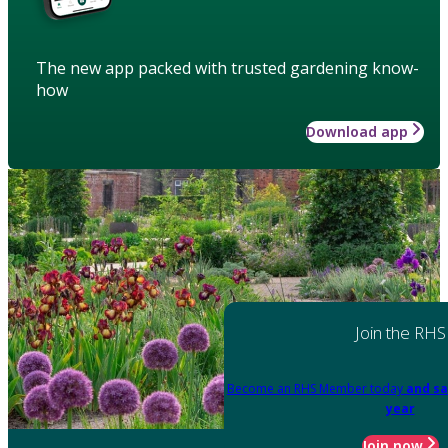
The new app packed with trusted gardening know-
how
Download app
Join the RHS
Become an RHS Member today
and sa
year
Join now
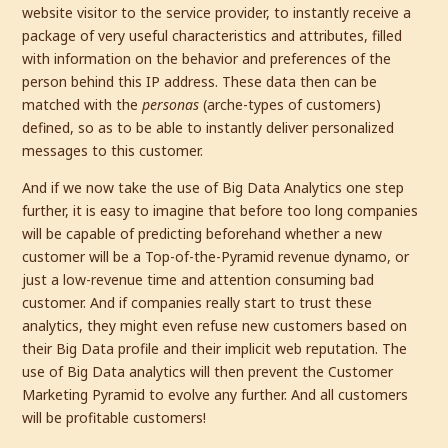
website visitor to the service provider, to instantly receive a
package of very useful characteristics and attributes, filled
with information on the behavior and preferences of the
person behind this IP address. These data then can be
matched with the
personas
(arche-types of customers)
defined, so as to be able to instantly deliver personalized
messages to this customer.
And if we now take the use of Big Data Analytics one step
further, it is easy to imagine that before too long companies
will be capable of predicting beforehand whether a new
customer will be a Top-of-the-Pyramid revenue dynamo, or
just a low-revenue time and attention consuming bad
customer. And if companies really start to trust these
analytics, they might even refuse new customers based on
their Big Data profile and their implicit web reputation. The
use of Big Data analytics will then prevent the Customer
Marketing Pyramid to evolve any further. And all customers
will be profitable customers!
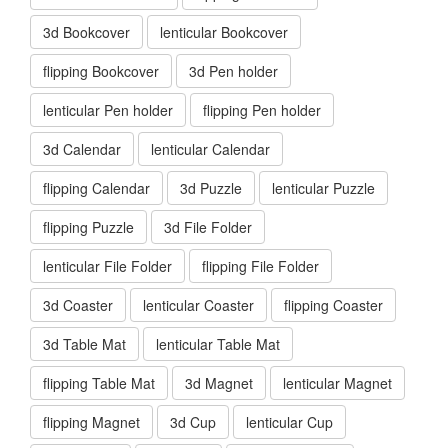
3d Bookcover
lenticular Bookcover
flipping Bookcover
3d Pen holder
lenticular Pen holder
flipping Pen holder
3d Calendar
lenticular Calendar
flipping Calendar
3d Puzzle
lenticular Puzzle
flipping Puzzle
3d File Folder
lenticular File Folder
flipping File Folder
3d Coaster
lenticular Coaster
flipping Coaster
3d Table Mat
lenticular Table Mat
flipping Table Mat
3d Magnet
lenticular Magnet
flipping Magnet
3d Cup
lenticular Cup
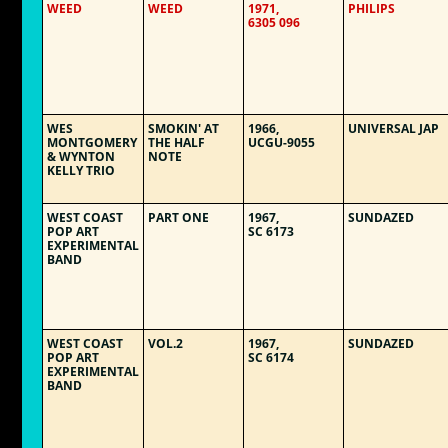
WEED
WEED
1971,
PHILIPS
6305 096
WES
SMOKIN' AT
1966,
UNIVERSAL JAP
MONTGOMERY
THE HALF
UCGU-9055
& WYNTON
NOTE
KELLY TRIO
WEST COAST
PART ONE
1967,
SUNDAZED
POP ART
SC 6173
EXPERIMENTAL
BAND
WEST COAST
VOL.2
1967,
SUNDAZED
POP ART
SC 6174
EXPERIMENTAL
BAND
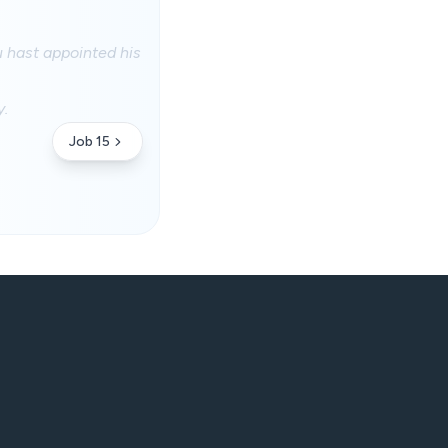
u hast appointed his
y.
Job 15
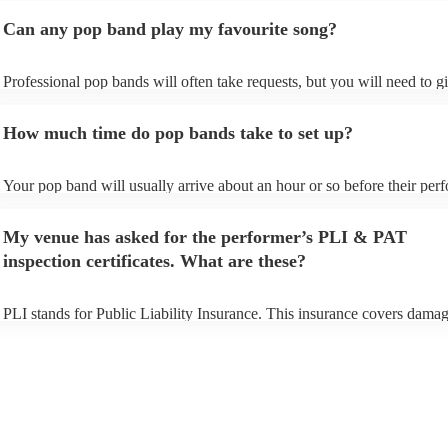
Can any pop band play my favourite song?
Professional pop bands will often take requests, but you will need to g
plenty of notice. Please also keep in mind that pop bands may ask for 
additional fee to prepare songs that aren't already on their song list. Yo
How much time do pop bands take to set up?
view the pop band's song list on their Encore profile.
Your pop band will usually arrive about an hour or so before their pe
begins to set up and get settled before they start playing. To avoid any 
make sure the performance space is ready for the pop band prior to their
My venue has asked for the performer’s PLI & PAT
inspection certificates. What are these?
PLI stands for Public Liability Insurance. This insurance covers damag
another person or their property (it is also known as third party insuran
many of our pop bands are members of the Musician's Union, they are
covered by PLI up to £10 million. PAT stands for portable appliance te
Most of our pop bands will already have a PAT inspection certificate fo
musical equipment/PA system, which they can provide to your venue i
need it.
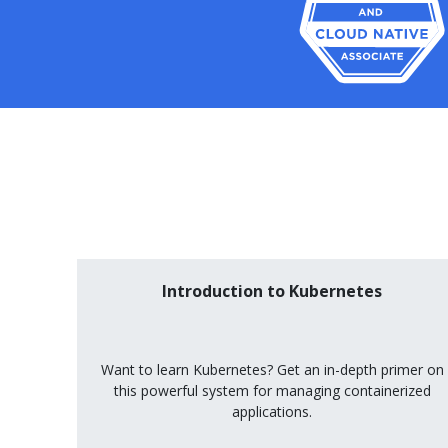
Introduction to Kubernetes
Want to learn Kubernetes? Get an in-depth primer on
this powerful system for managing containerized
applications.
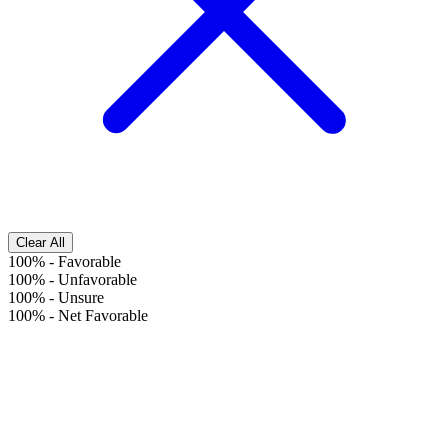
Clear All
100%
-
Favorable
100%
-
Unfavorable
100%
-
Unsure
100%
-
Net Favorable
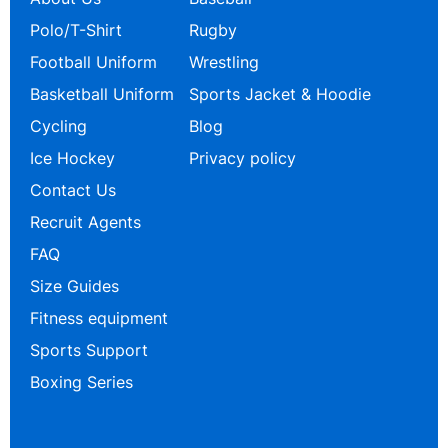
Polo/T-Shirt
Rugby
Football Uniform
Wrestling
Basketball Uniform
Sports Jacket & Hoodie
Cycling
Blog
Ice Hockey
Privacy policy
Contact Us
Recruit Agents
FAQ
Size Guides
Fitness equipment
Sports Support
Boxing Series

> **Required work**: The number of lines above where the word "Bookcover" occurs, and only that number, is the answer.

> **Reply**: 3